Indeed, the special election results so far this year are merely another indication of the GOP’s precarious position. President Trump’s approval rating is below 40 percent and Democrats hold an 11-percentage-point lead on the generic congressional ballot.

We’re still nearly a year from the 2018 midterms. That’s enough time for things to shift. Maybe Trump will grow more popular, for example. But historically, the environment doesn’t change much between this point in an election cycle and the midterms. So if you’re a Democrat, Tuesday’s Alabama result is just the latest special election sign that things are looking up heading into 2018.
3. Nate Cohn, New York Times:  
Over the last eight years, political analysts had come to think that Democrats were at a distinct disadvantage in midterm elections, since their younger and nonwhite coalition was less likely to turn out than older and white voters.

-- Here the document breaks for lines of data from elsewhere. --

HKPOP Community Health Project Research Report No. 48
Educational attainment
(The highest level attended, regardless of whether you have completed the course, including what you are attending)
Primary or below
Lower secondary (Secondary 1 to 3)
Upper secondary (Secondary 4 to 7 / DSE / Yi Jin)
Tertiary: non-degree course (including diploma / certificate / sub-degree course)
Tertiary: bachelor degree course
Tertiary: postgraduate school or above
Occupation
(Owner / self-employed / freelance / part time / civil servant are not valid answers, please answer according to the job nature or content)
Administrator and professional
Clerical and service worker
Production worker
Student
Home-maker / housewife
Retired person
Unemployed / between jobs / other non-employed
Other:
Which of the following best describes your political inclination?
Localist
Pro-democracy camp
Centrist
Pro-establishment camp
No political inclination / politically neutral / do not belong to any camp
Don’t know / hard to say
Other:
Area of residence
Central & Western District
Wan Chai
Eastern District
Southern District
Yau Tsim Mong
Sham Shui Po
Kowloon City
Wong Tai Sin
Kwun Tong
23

It is time to retire that notion. Tuesday in Alabama, Democrats benefited from strong turnout that plainly exceeded midterm levels, while white working-class Republicans voted in weaker numbers. It was enough to send Doug Jones to the Senate instead of Roy Moore, in one of the reddest states in the country.
This has been a pattern in all of this year’s major special elections, as well as in the Virginia general election. It is consistent with a long-term trend toward stronger turnout by the party out of power in off-year elections. It also suggests that President Trump’s less educated and affluent version of the Republican coalition has eroded the party’s traditional turnout advantage.
It's increasingly looking like the real question is not whether there will be a Democratic wave, but how big that Democratic wave will be. That's a happy thought, perhaps enough to put a spring in your step in what has been a dark time.